Prediction of welding sequence induced thermal history and residual stresses and their effect on welding distortion

Abstract

Stiffened plate panel is the major structural part of a fabrication industry where fillet welding joint is one of the most important fabrication techniques. Large stiffened structures are generally joined by several welding passes which generates thermal stresses and angular deformation. Tensile residual stresses which are generated due to welding in the weld region may lead to early failure of the structure when subjected to cyclic loading. The weld-induced residual distortion causes dimensional inaccuracy and needs rework to achieve the desired shape.
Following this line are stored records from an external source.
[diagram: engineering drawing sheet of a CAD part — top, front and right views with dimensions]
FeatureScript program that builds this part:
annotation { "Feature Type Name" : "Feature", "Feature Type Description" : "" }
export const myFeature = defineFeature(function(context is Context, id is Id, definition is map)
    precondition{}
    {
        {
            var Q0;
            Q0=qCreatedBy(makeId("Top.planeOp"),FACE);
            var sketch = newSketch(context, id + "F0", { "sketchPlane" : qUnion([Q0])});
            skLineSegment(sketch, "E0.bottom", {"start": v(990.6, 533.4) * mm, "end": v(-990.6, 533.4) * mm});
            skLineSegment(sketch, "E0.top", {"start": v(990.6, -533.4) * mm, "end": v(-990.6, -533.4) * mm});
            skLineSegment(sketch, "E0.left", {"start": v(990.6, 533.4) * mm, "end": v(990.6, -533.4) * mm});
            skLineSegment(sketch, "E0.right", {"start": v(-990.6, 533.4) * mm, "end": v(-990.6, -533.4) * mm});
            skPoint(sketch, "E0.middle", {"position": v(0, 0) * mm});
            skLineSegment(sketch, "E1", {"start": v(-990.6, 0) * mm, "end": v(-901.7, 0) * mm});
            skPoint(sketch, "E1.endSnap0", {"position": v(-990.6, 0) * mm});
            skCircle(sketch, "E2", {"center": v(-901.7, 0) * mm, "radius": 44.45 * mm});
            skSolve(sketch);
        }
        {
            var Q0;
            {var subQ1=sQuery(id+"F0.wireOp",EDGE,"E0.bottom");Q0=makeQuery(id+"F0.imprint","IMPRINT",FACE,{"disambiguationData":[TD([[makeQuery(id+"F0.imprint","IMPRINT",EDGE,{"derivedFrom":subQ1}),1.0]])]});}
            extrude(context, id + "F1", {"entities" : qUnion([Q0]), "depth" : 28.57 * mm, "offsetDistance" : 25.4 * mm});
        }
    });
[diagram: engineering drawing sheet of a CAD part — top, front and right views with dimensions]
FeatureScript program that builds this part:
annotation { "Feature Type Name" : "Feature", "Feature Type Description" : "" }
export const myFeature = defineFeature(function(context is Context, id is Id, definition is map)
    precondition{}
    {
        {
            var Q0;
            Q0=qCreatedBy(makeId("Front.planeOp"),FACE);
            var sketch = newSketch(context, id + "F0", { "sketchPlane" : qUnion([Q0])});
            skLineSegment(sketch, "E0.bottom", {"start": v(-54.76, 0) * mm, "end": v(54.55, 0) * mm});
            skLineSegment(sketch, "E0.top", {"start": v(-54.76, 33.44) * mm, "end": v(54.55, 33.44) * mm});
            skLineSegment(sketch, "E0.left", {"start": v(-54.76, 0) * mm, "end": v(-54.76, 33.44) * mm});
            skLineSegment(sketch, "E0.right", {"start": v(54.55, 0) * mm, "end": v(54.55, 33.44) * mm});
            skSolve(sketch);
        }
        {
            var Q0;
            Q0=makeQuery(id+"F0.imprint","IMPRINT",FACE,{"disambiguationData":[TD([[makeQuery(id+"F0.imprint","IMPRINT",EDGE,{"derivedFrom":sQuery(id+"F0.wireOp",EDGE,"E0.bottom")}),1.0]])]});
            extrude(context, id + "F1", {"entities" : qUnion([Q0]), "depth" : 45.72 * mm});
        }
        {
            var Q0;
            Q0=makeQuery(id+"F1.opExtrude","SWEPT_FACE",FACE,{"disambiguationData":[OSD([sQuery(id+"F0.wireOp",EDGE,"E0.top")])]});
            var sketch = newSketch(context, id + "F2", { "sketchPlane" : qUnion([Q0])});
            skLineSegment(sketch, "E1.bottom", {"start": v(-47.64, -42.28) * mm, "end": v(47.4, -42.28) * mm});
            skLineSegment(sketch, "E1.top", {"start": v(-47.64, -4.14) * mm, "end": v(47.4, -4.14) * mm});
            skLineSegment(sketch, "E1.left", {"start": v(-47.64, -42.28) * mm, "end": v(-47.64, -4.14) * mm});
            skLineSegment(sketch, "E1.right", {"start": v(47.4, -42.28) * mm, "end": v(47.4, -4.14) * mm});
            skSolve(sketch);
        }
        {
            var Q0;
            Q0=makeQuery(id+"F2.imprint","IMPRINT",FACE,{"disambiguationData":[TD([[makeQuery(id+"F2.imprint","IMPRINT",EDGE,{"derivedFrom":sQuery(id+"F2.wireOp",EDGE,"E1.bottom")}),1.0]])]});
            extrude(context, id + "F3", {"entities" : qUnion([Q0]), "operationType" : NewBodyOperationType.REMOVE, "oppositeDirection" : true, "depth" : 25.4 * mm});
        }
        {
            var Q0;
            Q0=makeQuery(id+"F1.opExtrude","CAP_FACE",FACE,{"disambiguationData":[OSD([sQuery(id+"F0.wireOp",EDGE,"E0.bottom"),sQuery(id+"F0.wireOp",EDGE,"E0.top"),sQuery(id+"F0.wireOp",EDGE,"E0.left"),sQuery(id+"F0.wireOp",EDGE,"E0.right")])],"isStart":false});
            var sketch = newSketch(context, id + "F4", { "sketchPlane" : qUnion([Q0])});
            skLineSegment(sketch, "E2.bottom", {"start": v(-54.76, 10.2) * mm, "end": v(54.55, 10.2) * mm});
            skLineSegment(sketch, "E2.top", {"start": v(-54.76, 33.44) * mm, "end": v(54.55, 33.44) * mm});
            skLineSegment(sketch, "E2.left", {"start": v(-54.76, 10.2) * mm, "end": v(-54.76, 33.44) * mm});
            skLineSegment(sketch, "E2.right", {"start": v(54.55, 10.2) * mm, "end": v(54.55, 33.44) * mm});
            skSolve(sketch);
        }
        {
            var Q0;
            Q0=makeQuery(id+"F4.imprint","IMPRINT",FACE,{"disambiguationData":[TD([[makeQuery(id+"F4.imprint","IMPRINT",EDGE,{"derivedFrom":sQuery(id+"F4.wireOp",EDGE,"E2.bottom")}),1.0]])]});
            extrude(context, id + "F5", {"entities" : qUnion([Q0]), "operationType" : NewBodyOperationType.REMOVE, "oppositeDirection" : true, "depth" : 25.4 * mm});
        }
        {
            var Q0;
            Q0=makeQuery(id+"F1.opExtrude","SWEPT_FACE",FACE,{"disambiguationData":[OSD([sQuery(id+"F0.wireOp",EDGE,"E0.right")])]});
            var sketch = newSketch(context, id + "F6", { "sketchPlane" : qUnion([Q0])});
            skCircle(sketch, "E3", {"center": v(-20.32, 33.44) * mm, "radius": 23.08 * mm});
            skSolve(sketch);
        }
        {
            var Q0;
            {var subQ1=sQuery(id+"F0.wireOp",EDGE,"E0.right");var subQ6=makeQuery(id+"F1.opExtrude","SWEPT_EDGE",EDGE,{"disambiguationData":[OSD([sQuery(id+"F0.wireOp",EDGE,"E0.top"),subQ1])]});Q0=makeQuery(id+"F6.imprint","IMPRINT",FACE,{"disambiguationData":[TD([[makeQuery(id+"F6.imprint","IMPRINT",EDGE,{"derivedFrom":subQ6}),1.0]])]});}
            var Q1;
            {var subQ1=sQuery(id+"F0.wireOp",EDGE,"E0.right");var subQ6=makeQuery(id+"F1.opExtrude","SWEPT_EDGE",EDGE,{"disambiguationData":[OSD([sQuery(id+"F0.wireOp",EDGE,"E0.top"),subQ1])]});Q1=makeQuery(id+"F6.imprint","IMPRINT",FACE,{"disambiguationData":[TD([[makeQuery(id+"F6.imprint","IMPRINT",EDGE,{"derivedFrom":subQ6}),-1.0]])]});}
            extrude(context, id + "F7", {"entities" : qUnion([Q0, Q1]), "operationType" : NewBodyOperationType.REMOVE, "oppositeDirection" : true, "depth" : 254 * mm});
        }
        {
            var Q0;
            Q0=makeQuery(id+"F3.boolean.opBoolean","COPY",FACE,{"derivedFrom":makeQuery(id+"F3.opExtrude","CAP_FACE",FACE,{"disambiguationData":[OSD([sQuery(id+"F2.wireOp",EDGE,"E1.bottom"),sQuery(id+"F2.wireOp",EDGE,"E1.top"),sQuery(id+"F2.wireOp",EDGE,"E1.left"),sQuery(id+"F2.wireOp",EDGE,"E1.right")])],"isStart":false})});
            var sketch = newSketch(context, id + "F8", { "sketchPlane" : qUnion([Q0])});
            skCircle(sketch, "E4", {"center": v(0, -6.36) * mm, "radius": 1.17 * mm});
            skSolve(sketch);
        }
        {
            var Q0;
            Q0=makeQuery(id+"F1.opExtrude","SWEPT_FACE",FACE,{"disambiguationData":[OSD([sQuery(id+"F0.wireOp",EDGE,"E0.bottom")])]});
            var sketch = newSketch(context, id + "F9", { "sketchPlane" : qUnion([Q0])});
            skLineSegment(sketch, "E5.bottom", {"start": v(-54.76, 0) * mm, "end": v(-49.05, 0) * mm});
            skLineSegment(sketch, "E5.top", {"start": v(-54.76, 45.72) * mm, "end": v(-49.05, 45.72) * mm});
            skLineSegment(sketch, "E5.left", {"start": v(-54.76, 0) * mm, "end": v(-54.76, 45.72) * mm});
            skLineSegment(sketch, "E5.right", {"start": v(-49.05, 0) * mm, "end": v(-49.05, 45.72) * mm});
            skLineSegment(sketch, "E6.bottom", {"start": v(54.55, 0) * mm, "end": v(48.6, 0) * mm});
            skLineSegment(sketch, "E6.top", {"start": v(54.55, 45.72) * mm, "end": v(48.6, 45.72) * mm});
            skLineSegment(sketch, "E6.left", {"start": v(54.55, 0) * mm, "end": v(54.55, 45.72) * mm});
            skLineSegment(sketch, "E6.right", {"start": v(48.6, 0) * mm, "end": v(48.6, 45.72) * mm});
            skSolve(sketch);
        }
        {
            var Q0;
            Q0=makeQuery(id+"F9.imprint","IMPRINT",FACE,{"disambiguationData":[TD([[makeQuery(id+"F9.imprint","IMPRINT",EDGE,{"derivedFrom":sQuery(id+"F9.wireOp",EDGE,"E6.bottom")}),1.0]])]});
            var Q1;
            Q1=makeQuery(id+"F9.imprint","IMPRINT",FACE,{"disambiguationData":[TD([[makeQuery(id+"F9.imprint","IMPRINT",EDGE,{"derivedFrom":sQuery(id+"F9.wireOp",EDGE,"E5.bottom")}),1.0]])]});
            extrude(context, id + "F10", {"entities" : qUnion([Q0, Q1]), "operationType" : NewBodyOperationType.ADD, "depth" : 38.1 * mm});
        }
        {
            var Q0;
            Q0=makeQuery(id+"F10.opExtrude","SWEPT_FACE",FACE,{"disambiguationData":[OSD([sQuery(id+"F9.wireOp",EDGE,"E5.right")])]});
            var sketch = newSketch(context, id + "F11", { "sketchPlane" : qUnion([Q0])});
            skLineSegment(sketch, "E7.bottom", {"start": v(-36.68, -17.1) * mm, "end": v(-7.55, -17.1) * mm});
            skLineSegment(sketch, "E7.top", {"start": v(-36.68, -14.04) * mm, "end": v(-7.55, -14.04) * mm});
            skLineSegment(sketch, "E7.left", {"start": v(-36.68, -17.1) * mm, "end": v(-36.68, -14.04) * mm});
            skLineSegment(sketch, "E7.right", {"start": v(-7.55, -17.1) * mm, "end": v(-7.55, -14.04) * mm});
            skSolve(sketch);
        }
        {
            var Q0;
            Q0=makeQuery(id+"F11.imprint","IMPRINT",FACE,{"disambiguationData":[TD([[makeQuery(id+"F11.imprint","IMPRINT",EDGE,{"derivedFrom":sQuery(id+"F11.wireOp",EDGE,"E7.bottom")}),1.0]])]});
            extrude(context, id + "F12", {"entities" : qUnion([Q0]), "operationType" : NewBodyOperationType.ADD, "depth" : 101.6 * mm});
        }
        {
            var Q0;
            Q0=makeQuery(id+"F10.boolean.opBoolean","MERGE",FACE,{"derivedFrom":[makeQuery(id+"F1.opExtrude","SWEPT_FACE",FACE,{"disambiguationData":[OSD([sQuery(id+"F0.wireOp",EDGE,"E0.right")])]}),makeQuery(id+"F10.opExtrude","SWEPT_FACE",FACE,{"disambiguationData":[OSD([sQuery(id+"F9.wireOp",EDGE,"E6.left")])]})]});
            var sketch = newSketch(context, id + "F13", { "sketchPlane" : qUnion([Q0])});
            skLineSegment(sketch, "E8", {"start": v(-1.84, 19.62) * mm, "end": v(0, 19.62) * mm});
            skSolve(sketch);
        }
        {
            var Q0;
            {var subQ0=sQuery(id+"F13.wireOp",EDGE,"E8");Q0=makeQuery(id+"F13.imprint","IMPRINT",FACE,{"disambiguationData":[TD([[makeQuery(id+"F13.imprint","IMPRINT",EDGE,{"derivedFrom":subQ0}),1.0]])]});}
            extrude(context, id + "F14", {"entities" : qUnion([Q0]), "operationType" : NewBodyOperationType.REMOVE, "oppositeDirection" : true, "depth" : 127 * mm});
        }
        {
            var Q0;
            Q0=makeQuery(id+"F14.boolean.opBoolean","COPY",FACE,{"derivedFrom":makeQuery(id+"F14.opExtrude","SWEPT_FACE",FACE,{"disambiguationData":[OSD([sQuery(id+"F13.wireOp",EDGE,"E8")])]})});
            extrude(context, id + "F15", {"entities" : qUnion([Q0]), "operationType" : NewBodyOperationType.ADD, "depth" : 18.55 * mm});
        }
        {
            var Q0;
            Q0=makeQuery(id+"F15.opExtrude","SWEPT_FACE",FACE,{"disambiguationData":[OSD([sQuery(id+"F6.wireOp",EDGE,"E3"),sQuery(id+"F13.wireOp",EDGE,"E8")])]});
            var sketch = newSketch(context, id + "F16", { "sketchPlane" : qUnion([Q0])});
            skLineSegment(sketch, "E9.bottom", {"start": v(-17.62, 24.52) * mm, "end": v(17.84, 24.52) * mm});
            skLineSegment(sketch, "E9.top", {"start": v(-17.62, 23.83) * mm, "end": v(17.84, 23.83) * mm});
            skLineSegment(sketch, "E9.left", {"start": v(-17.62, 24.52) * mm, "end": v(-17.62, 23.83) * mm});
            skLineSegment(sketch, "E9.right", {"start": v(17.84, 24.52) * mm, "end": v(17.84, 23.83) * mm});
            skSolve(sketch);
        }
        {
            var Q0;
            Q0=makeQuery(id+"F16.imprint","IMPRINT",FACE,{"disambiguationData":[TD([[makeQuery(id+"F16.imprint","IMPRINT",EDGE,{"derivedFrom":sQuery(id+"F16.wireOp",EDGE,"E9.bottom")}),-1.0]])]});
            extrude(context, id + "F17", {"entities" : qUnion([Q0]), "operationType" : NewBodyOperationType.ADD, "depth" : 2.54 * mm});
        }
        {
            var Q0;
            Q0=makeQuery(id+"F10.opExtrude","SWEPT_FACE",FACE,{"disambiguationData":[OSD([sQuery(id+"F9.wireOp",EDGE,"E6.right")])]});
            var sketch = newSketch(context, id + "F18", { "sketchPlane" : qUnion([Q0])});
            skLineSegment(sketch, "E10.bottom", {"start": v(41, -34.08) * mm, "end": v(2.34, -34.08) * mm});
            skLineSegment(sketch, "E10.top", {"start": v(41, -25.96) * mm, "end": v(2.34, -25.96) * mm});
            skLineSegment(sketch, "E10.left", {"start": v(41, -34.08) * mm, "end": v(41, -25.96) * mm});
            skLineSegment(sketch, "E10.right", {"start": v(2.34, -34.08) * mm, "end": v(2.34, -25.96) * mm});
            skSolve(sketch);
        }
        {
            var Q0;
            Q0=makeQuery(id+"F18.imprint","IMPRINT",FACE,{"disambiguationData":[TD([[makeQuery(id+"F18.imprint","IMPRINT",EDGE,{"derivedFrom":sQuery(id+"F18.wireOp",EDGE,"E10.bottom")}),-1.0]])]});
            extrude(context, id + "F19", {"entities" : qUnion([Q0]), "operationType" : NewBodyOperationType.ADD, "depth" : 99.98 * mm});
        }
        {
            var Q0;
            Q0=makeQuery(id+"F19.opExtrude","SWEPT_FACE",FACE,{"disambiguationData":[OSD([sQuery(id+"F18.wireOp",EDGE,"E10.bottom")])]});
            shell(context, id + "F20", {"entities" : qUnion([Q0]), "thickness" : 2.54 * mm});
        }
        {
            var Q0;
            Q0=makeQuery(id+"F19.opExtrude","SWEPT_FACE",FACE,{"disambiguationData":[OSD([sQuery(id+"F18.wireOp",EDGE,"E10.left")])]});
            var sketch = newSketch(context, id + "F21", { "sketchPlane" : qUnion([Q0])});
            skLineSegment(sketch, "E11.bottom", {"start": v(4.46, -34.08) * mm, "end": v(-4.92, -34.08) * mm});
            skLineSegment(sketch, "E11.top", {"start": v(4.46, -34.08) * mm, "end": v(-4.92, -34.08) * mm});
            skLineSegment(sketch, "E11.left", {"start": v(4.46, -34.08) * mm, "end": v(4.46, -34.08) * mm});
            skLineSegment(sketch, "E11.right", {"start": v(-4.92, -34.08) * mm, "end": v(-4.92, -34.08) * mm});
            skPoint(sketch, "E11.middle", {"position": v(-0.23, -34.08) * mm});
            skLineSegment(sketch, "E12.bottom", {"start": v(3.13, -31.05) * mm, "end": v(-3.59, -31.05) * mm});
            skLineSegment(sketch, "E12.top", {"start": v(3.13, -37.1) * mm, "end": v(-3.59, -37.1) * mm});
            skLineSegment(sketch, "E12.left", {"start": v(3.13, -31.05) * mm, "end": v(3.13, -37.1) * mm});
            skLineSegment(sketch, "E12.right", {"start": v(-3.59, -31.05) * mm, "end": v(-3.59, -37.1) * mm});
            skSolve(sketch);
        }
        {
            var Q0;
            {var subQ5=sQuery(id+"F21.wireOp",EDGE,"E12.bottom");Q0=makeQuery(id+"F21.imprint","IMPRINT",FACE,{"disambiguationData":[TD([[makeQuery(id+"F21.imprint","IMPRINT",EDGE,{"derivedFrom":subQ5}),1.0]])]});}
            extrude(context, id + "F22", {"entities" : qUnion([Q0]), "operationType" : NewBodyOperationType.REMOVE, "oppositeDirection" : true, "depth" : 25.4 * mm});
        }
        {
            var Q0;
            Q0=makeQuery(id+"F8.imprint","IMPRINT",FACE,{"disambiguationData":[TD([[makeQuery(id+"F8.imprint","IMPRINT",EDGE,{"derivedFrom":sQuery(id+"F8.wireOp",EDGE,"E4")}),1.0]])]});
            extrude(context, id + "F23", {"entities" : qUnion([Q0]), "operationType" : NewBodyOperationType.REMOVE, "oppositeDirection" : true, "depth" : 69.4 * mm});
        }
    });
Use of multiple welding passes without any optimized welding sequences typically leads to an increased degree of nonuniform heating and cooling, i.e., creating complex welding residual stress and angular deformation in the structure. In this present study, the effect of four different welding sequences on submerged arc welded fillet joint has been studied. A finite element-based numerical model has been developed to predict the thermal profile, welding residual stress, and angular deformation. The developed model considers temperature-dependent material property and material deposition by using element death and birth technique. The results have been compared with experimental one. In the effect of welding sequence on residual stress, angular deformation has been studied. Thus, the developed model presents the effect of welding sequence on the weld induced residual stresses and distortions which provide one of the most optimal welding sequence for enhanced fabrication process.